Entries taken from a collection:
>>>>>

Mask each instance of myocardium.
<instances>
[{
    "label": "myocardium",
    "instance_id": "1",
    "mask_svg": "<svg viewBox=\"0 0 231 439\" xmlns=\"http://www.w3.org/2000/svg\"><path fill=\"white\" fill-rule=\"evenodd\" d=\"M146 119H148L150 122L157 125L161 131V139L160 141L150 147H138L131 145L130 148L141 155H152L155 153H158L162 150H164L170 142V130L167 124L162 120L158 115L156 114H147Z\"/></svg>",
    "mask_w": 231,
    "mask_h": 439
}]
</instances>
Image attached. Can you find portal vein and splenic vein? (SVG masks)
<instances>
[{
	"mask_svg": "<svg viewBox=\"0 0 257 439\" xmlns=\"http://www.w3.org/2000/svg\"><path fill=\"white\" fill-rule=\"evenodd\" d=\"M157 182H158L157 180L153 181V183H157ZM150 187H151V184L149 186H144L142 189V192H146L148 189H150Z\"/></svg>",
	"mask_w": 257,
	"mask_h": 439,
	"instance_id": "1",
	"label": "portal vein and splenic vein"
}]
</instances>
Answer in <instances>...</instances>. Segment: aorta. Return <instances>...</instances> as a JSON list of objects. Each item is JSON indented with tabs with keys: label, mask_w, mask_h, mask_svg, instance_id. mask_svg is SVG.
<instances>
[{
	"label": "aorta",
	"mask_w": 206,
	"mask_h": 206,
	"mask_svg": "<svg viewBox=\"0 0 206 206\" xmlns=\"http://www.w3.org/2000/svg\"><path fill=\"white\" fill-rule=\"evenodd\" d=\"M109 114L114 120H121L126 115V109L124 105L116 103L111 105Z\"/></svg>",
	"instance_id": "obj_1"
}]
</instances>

<<<<<

What is needed: Report every line in the rows above that contains the word "vein", copying each such line in full.

Correct response:
Image attached. Can you find portal vein and splenic vein? (SVG masks)
	"label": "portal vein and splenic vein"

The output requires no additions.